# Text passage:
== == ==

Hubble’s ACS Nearby Galaxy Survey Treasury (ANGST) has everything going for it but the right acronym. One thing the spectacular images returned from this work definitely do not lead to is a deep, philosophical fear or, as ‘angst’ is defined by the American Heritage Dictionary, “A feeling of anxiety or apprehension often accompanied by depression.” Quite the contrary, the results of ANGST are all but euphoric in their celebration of stars in the galaxies we see around us, fully sixty nine galaxies in the so-called ‘Local Volume.’

The euphoria comes from Hubble’s sharp vision. The Local Volume encompasses galaxies beyond the Local Group, with distances in the survey ranging from 6.5 million light years to 13 million light years from Earth. That’s actually close enough that the right tools for seeing — Hubble’s Advanced Camera for Surveys and Wide Field Planetary Camera 2 — can pull individual stars out of what had been an indistinct galactic background. Out of that we stand to learn something about star formation in different types of galaxies.

== == ==

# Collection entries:
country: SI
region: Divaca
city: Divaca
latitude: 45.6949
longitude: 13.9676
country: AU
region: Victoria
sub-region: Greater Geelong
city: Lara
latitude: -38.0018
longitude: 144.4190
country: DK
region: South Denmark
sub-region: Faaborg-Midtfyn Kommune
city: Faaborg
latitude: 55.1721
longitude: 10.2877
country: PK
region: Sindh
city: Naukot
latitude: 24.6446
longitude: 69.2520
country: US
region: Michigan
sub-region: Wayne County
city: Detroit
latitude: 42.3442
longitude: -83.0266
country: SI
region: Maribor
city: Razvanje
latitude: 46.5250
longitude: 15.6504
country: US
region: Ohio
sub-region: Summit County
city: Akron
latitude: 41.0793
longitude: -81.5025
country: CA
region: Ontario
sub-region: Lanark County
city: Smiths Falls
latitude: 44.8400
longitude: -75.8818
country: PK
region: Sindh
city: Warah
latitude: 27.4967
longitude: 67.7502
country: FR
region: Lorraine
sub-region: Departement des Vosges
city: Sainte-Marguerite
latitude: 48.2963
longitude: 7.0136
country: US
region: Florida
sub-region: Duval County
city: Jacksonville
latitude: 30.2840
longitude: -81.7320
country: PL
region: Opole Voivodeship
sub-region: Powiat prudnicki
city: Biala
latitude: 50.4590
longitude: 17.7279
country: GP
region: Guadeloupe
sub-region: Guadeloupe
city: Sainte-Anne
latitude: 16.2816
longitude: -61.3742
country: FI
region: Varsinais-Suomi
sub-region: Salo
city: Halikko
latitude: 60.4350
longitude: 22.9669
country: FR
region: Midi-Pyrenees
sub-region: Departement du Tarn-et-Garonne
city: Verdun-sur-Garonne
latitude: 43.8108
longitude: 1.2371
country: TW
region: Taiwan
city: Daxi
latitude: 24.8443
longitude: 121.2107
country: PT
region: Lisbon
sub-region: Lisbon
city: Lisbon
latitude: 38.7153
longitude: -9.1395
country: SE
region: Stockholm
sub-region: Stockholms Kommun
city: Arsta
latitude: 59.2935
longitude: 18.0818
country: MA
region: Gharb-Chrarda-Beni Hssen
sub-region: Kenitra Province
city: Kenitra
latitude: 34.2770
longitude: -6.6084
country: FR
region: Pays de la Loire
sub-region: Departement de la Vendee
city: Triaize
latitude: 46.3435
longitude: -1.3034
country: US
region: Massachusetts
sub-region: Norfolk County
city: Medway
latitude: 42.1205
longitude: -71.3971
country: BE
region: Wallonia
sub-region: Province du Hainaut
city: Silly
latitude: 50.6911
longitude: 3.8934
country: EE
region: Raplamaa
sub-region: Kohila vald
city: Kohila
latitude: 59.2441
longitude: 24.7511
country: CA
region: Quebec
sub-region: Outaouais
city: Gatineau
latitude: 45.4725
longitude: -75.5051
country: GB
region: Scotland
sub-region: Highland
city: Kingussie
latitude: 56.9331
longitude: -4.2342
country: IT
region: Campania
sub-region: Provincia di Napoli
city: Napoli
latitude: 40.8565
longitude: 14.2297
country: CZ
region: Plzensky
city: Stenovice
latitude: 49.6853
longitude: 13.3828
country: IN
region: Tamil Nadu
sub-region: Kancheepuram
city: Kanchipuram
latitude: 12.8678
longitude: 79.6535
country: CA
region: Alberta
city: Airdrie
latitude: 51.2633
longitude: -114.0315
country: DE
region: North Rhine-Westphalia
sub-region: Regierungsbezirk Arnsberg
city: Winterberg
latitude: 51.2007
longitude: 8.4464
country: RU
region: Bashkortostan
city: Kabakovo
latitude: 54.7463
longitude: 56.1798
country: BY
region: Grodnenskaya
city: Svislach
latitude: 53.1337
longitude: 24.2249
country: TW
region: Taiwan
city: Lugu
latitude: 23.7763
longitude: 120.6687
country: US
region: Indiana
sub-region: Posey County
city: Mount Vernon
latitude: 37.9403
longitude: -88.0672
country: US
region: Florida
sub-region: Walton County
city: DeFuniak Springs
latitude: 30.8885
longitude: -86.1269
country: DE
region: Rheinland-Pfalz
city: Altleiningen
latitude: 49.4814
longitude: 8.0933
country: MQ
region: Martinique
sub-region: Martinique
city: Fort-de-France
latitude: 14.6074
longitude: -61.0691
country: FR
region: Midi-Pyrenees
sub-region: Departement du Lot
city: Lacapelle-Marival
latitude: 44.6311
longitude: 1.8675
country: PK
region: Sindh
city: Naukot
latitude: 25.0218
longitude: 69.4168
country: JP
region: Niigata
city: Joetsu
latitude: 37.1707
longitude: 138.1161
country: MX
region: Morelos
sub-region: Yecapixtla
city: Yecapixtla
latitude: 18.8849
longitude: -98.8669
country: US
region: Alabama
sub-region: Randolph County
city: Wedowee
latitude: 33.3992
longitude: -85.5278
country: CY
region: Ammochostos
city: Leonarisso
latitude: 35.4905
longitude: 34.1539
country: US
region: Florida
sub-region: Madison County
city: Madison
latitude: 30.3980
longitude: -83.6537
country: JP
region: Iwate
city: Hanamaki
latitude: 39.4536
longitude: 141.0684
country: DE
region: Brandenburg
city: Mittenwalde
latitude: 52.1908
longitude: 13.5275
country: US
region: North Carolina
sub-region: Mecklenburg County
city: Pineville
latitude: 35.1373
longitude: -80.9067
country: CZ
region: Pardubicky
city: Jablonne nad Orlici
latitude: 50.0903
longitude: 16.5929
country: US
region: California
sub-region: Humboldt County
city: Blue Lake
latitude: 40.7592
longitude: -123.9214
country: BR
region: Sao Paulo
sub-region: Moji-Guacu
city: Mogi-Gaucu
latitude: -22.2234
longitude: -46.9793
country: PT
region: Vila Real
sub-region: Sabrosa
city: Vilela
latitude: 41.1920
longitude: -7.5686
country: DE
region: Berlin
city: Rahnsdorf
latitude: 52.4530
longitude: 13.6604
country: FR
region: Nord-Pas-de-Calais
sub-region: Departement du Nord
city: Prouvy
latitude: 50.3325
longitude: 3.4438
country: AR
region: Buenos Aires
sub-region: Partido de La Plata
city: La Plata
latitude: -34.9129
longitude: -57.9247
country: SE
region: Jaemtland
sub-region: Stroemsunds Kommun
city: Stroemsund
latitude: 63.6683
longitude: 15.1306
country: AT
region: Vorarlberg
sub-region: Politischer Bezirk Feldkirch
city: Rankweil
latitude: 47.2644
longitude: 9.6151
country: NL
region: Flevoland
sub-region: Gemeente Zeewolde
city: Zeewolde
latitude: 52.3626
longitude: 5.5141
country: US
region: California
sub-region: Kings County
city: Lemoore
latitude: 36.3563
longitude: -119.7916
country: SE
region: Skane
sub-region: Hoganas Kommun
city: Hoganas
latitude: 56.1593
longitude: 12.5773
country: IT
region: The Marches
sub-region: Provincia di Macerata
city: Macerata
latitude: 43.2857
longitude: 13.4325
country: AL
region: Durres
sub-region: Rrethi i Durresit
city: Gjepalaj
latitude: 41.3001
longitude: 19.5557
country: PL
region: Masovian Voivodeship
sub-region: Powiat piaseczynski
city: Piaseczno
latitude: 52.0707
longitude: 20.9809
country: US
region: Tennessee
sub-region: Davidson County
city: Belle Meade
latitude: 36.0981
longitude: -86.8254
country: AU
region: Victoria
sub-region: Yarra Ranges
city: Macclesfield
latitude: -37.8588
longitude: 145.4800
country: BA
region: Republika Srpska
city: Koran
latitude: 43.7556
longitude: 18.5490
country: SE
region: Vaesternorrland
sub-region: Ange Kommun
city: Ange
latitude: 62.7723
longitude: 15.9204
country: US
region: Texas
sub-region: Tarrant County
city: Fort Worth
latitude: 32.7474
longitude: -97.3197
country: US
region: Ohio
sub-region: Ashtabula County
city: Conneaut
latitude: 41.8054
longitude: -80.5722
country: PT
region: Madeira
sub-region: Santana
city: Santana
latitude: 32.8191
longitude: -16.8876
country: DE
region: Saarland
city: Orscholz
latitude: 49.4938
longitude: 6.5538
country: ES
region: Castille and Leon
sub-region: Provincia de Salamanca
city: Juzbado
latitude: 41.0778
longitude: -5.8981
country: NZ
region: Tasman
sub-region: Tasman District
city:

== == ==

# Stated task 1:
Could you transcribe the Hubble survey passage starting at "The euphoria comes" and ending at "types of galaxies."?
# Stated task 2:
Can you restate, word for word, the rows starting at the line containing "latitude: 35.4905" and ending at the line containing "city: Mittenwalde"?
These rows bear no relation to the Hubble survey passage.

# Written reply 1:
The euphoria comes from Hubble’s sharp vision. The Local Volume encompasses galaxies beyond the Local Group, with distances in the survey ranging from 6.5 million light years to 13 million light years from Earth. That’s actually close enough that the right tools for seeing — Hubble’s Advanced Camera for Surveys and Wide Field Planetary Camera 2 — can pull individual stars out of what had been an indistinct galactic background. Out of that we stand to learn something about star formation in different types of galaxies.

# Written reply 2:
latitude: 35.4905
longitude: 34.1539
country: US
region: Florida
sub-region: Madison County
city: Madison
latitude: 30.3980
longitude: -83.6537
country: JP
region: Iwate
city: Hanamaki
latitude: 39.4536
longitude: 141.0684
country: DE
region: Brandenburg
city: Mittenwalde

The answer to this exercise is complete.